Work task. Please transcribe the data below in full, word for word, without the images.

Data below.
::::
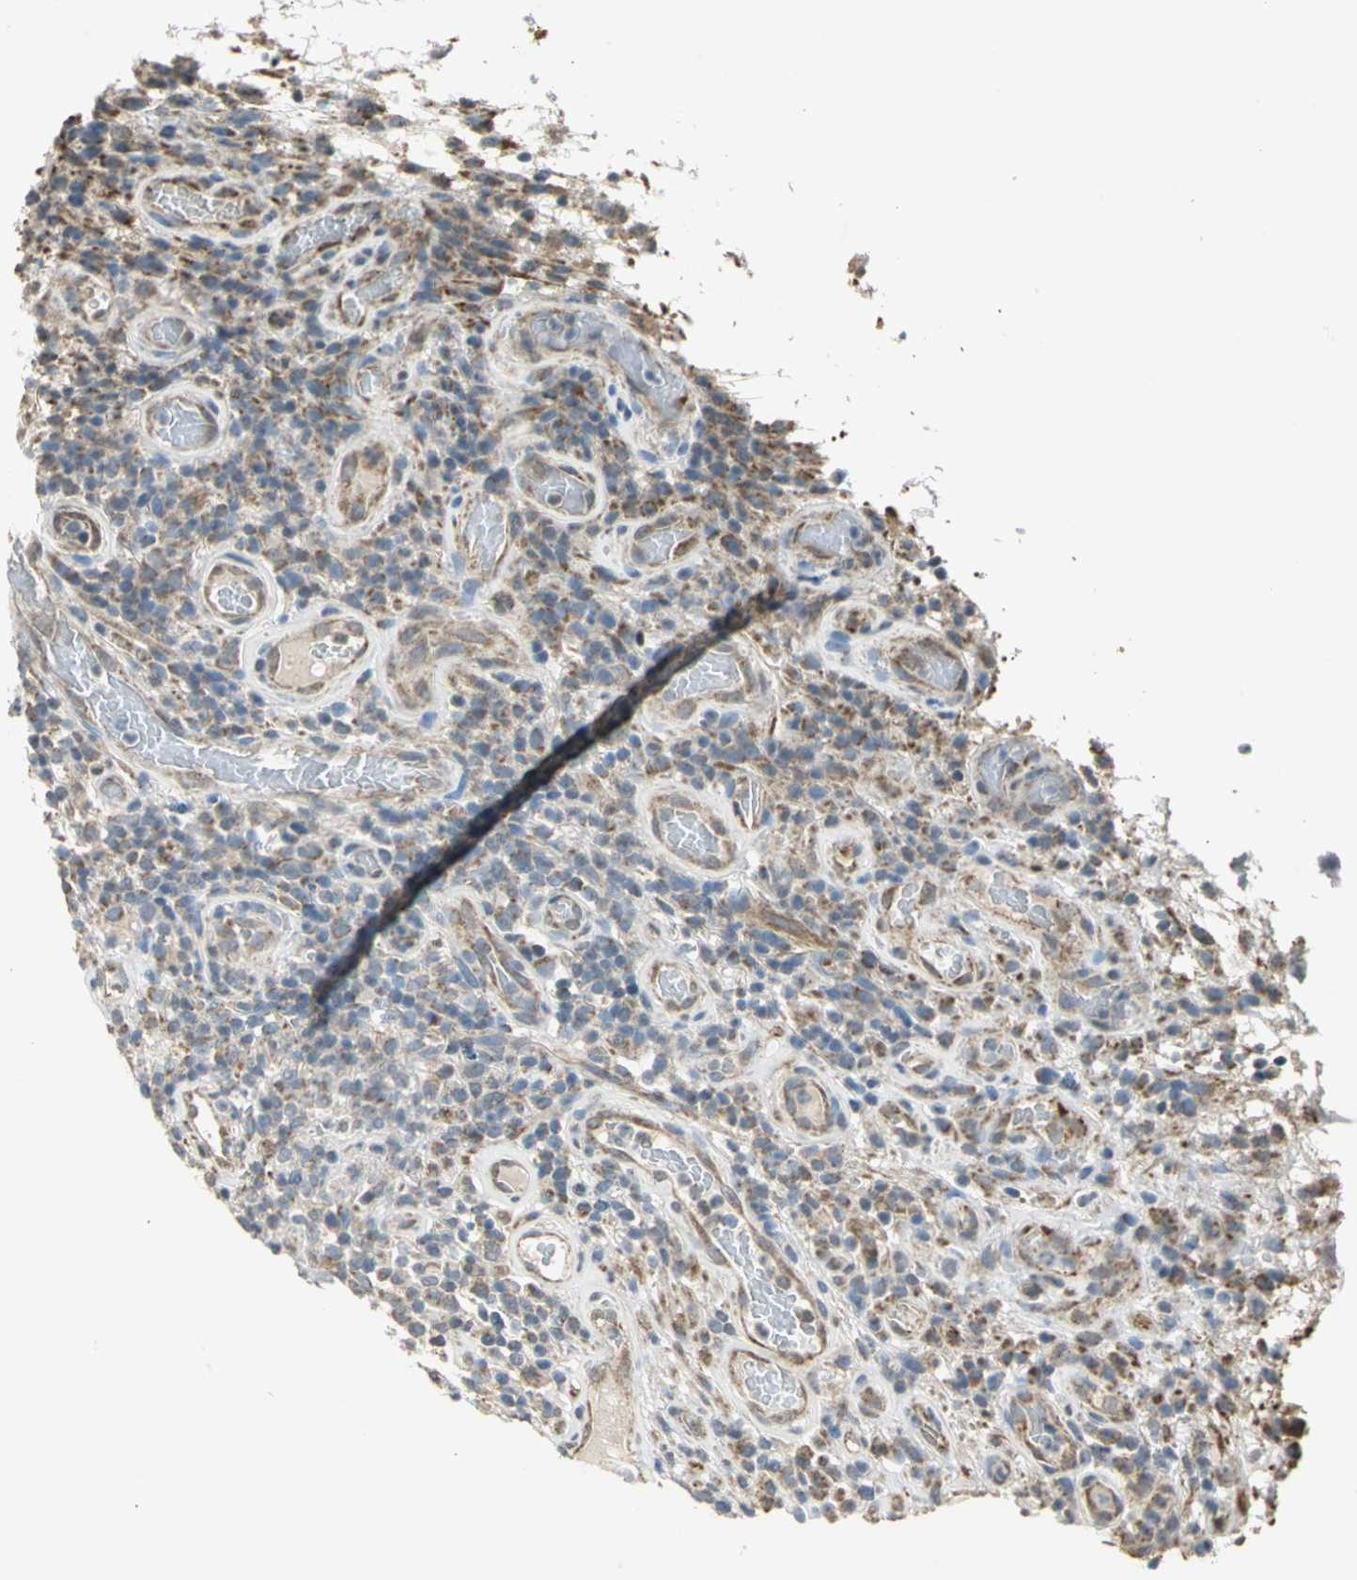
{"staining": {"intensity": "moderate", "quantity": ">75%", "location": "cytoplasmic/membranous"}, "tissue": "urothelial cancer", "cell_type": "Tumor cells", "image_type": "cancer", "snomed": [{"axis": "morphology", "description": "Urothelial carcinoma, High grade"}, {"axis": "topography", "description": "Urinary bladder"}], "caption": "Brown immunohistochemical staining in urothelial cancer shows moderate cytoplasmic/membranous positivity in approximately >75% of tumor cells. The staining is performed using DAB (3,3'-diaminobenzidine) brown chromogen to label protein expression. The nuclei are counter-stained blue using hematoxylin.", "gene": "NDUFB5", "patient": {"sex": "female", "age": 64}}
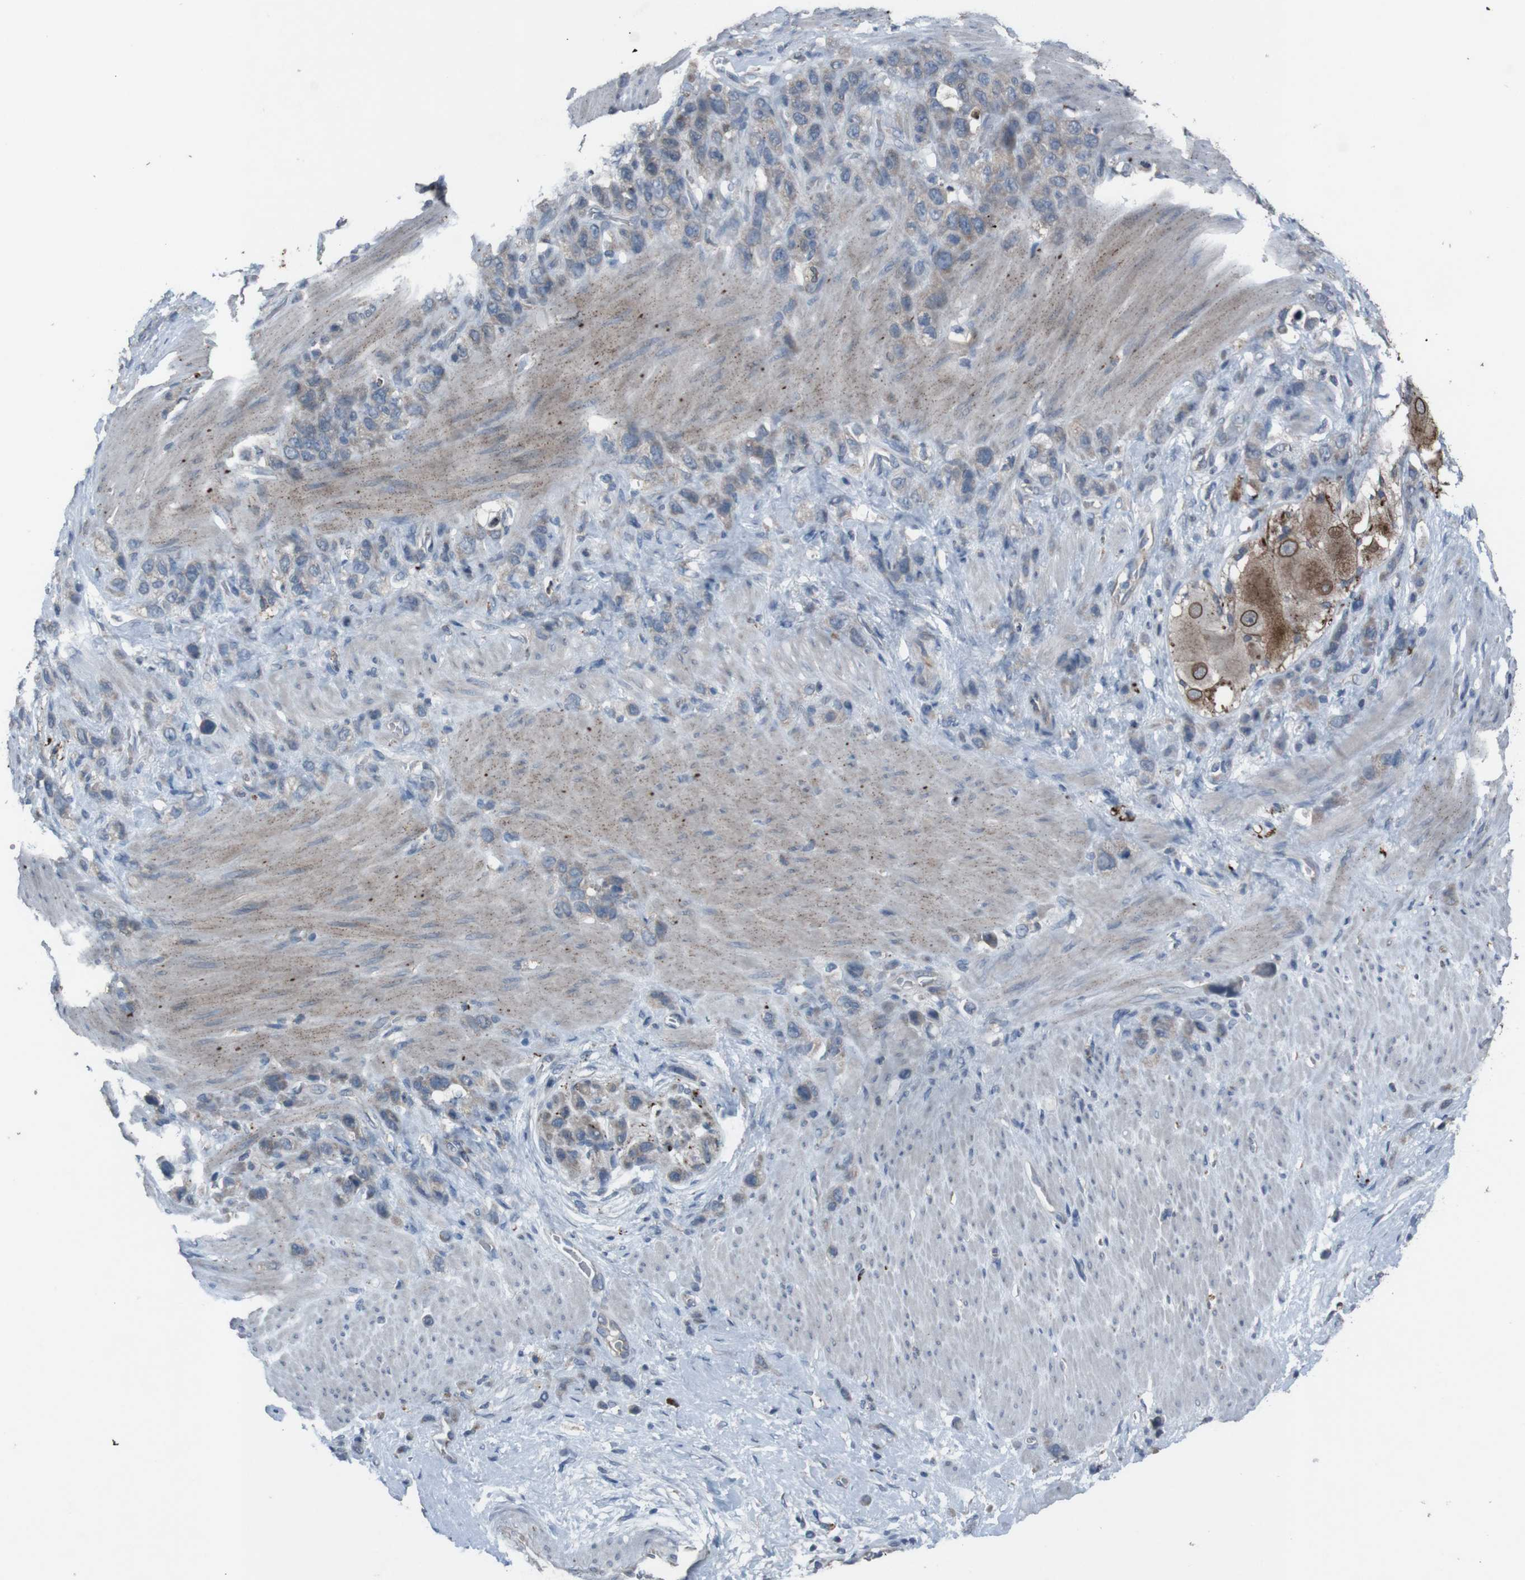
{"staining": {"intensity": "weak", "quantity": ">75%", "location": "cytoplasmic/membranous"}, "tissue": "stomach cancer", "cell_type": "Tumor cells", "image_type": "cancer", "snomed": [{"axis": "morphology", "description": "Adenocarcinoma, NOS"}, {"axis": "morphology", "description": "Adenocarcinoma, High grade"}, {"axis": "topography", "description": "Stomach, upper"}, {"axis": "topography", "description": "Stomach, lower"}], "caption": "IHC (DAB) staining of high-grade adenocarcinoma (stomach) shows weak cytoplasmic/membranous protein staining in about >75% of tumor cells. (DAB (3,3'-diaminobenzidine) IHC, brown staining for protein, blue staining for nuclei).", "gene": "EFNA5", "patient": {"sex": "female", "age": 65}}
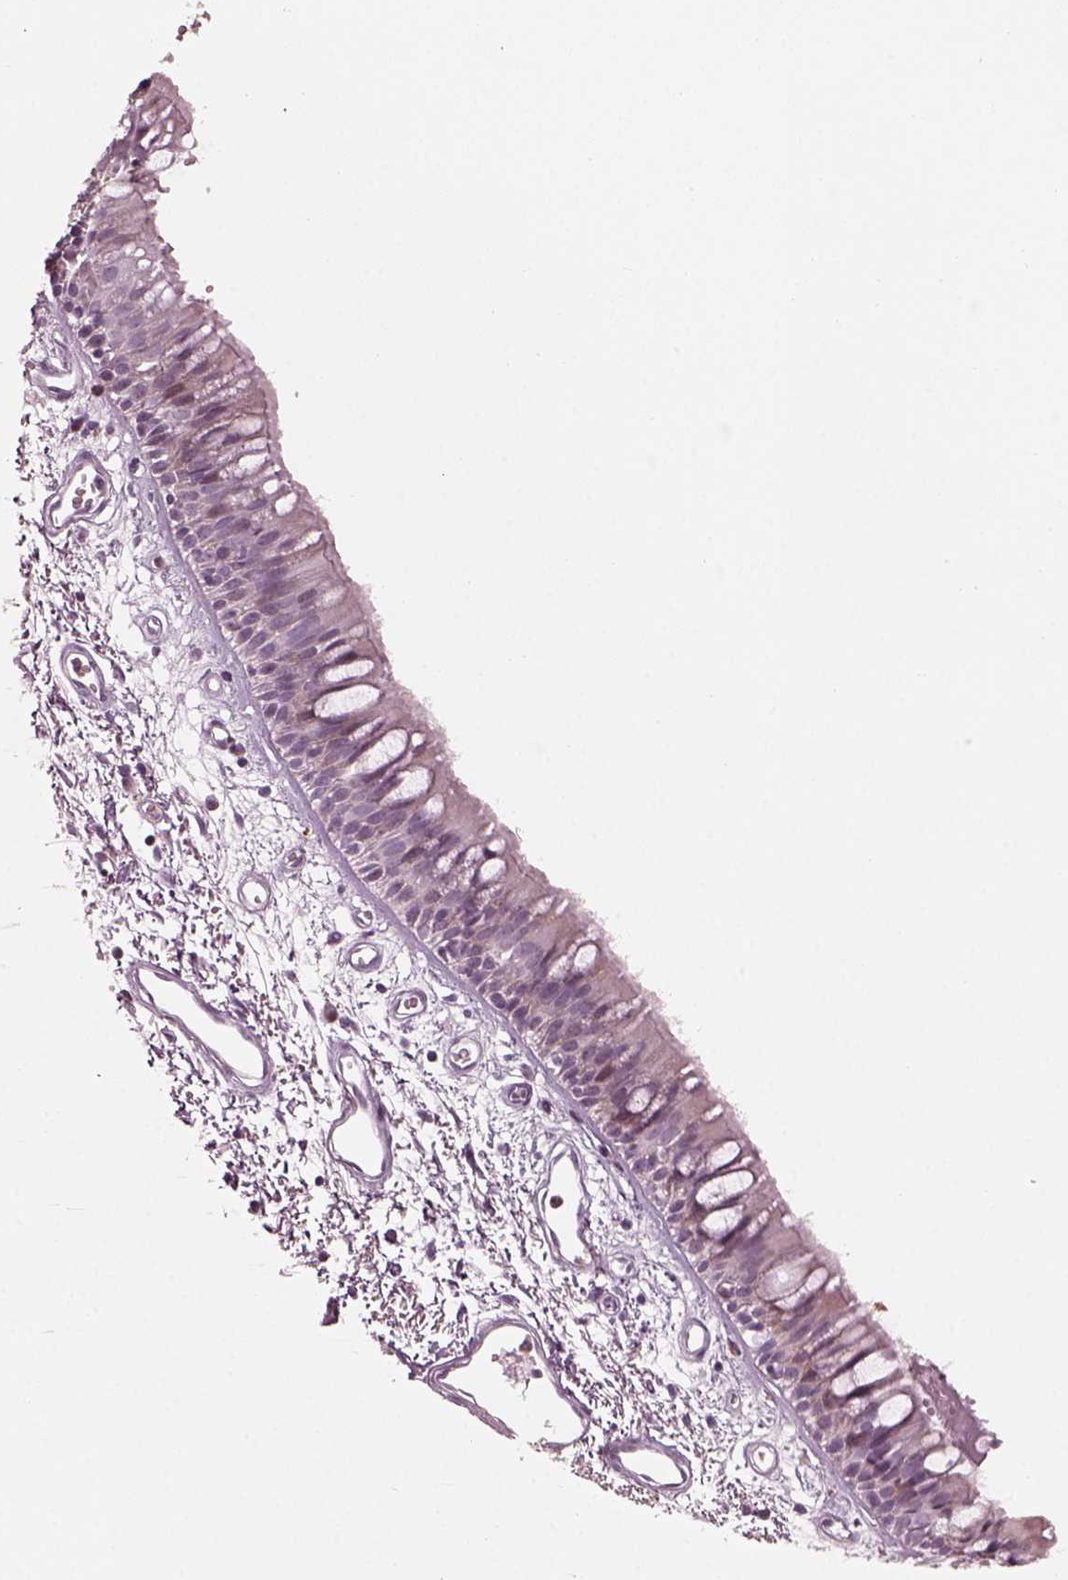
{"staining": {"intensity": "negative", "quantity": "none", "location": "none"}, "tissue": "bronchus", "cell_type": "Respiratory epithelial cells", "image_type": "normal", "snomed": [{"axis": "morphology", "description": "Normal tissue, NOS"}, {"axis": "morphology", "description": "Squamous cell carcinoma, NOS"}, {"axis": "topography", "description": "Cartilage tissue"}, {"axis": "topography", "description": "Bronchus"}, {"axis": "topography", "description": "Lung"}], "caption": "High power microscopy photomicrograph of an IHC micrograph of normal bronchus, revealing no significant positivity in respiratory epithelial cells. (Immunohistochemistry, brightfield microscopy, high magnification).", "gene": "BFSP1", "patient": {"sex": "male", "age": 66}}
::::
Expected answer.
{"staining": {"intensity": "moderate", "quantity": ">75%", "location": "cytoplasmic/membranous"}, "tissue": "urothelial cancer", "cell_type": "Tumor cells", "image_type": "cancer", "snomed": [{"axis": "morphology", "description": "Urothelial carcinoma, High grade"}, {"axis": "topography", "description": "Urinary bladder"}], "caption": "Brown immunohistochemical staining in urothelial cancer shows moderate cytoplasmic/membranous positivity in approximately >75% of tumor cells. The staining is performed using DAB (3,3'-diaminobenzidine) brown chromogen to label protein expression. The nuclei are counter-stained blue using hematoxylin.", "gene": "NDUFB5", "patient": {"sex": "female", "age": 64}}
{"staining": {"intensity": "weak", "quantity": ">75%", "location": "cytoplasmic/membranous"}, "tissue": "stomach cancer", "cell_type": "Tumor cells", "image_type": "cancer", "snomed": [{"axis": "morphology", "description": "Adenocarcinoma, NOS"}, {"axis": "morphology", "description": "Adenocarcinoma, High grade"}, {"axis": "topography", "description": "Stomach, upper"}, {"axis": "topography", "description": "Stomach, lower"}], "caption": "IHC (DAB) staining of high-grade adenocarcinoma (stomach) shows weak cytoplasmic/membranous protein staining in about >75% of tumor cells. (DAB (3,3'-diaminobenzidine) IHC, brown staining for protein, blue staining for nuclei).", "gene": "EFNA5", "patient": {"sex": "female", "age": 65}}
{"staining": {"intensity": "negative", "quantity": "none", "location": "none"}, "tissue": "bronchus", "cell_type": "Respiratory epithelial cells", "image_type": "normal", "snomed": [{"axis": "morphology", "description": "Normal tissue, NOS"}, {"axis": "morphology", "description": "Squamous cell carcinoma, NOS"}, {"axis": "topography", "description": "Cartilage tissue"}, {"axis": "topography", "description": "Bronchus"}, {"axis": "topography", "description": "Lung"}], "caption": "High power microscopy photomicrograph of an IHC micrograph of normal bronchus, revealing no significant positivity in respiratory epithelial cells. (Immunohistochemistry, brightfield microscopy, high magnification).", "gene": "BFSP1", "patient": {"sex": "male", "age": 66}}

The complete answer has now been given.